- Before-and-after change records -
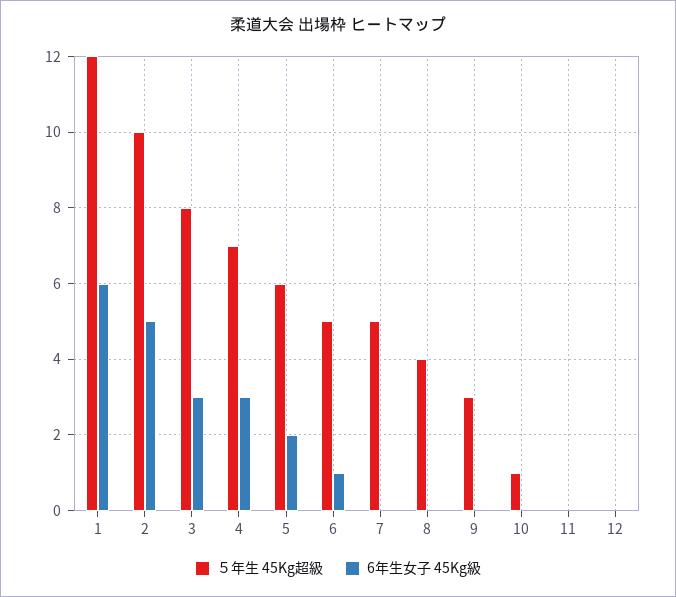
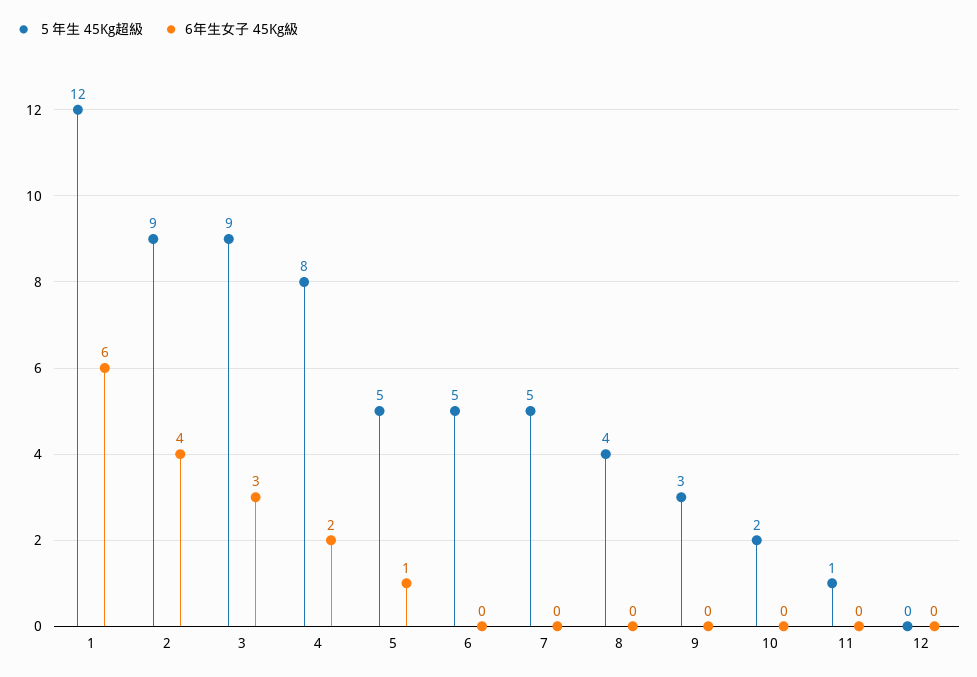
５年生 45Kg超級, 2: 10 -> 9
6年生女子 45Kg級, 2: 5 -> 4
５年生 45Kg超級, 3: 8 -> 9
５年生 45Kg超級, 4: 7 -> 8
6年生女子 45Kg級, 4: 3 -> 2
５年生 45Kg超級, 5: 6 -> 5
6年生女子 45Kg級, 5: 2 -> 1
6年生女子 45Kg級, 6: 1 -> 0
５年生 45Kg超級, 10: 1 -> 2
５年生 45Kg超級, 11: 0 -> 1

- Exercise prompt -
Your answer must be an exact copy of the records, minus any pictures.

- Output below -
５年生 45Kg超級, 2: 10 -> 9
6年生女子 45Kg級, 2: 5 -> 4
５年生 45Kg超級, 3: 8 -> 9
５年生 45Kg超級, 4: 7 -> 8
6年生女子 45Kg級, 4: 3 -> 2
５年生 45Kg超級, 5: 6 -> 5
6年生女子 45Kg級, 5: 2 -> 1
6年生女子 45Kg級, 6: 1 -> 0
５年生 45Kg超級, 10: 1 -> 2
５年生 45Kg超級, 11: 0 -> 1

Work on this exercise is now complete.